De proloog van het eerste seizoen van Netflix-serie Mindhunter is er een die we vaker gezien hebben: een doorgedraaide man houdt mensen gegijzeld, en lokale agenten proberen hem met man en macht uit de situatie te praten. FBI-agent Holden Ford (Jonathan Gross) denkt dat hij dat beter kan, en pakt de megafoon. Gefocust op de beweegredenen van de verwarde man probeert hij hem tot rust te manen. Twee minuten later schiet de gijzelnemer zijn eigen hoofd eraf.
De idealistische Ford dacht dus slim de psychologische kaart te trekken, maar komt bedrogen uit. Niet zo vreemd, aangezien veel van de hedendaagse inzichten in het gedrag en de denkbeelden van criminelen en (serie-)moordenaars eind jaren zeventig nog net zo'n utopie waren als smartphones en podcasts. Voor een meerderheid van de agenten was het klip en klaar: criminelen worden geboren zoals ze zijn.

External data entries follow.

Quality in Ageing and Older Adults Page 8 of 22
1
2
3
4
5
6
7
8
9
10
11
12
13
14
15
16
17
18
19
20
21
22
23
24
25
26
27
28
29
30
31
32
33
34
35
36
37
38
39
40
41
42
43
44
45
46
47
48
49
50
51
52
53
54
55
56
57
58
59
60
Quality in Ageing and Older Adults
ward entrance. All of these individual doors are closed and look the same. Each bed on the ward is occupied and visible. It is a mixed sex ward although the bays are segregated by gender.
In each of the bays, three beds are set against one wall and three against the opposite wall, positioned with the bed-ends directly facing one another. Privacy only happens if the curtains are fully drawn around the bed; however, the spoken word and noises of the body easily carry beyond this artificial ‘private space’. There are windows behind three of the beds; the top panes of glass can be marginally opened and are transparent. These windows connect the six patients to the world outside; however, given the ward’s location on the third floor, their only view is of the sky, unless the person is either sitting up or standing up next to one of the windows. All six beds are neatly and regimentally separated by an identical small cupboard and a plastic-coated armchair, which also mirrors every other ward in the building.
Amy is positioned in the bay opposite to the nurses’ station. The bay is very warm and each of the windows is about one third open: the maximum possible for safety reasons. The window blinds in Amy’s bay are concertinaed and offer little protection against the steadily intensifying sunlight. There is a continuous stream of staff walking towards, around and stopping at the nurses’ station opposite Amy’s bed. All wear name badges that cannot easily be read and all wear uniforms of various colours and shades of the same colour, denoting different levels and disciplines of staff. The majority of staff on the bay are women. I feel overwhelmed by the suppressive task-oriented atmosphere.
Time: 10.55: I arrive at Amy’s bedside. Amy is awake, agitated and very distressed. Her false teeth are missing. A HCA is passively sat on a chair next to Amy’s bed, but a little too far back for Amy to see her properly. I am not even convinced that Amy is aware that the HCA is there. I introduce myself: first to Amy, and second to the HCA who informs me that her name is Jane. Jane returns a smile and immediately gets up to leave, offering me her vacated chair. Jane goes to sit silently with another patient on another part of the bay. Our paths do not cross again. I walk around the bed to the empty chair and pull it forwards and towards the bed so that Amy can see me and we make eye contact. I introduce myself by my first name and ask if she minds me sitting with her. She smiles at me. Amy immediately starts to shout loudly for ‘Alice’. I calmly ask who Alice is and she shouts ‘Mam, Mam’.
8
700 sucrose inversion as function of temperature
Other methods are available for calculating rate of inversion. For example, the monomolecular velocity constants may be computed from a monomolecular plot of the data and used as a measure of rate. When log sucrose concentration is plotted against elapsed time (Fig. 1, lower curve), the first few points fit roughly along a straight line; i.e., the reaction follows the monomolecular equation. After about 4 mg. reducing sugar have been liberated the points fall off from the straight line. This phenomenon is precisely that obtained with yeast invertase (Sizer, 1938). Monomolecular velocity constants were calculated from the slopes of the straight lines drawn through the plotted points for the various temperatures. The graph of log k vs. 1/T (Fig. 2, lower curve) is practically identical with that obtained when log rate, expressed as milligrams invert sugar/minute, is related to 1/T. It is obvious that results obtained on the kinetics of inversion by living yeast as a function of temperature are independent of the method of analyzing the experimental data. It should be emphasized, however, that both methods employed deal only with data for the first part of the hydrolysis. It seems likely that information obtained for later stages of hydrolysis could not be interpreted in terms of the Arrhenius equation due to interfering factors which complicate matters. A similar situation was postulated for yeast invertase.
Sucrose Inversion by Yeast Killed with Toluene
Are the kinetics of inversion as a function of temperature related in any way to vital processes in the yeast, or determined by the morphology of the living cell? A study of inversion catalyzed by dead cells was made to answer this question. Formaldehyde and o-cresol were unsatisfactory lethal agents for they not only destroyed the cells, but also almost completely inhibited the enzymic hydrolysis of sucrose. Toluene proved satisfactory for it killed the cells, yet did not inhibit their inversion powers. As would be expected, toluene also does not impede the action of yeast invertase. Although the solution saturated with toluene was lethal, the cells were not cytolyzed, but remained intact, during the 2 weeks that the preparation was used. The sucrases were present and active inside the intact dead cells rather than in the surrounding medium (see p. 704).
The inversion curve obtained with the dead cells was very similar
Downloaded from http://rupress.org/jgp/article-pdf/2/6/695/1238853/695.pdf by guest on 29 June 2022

Toch weigert Ford zich hierbij neer te leggen, waarmee hij weerklank vindt bij ervaren FBI-collega Bill Tench (Holt McCallany). ‘Hoe kunnen we waanzin verslaan als we niet weten hoe waanzin denkt?’, werpt Tench zijn sceptische baas voor de voeten. Met resultaat: de heren krijgen toestemming om seriemoordenaars te interviewen, en in samenwerking met psycholoog Wendy Carr (Anna Torv) methoden te ontwikkelen om hun gedrag verklaren.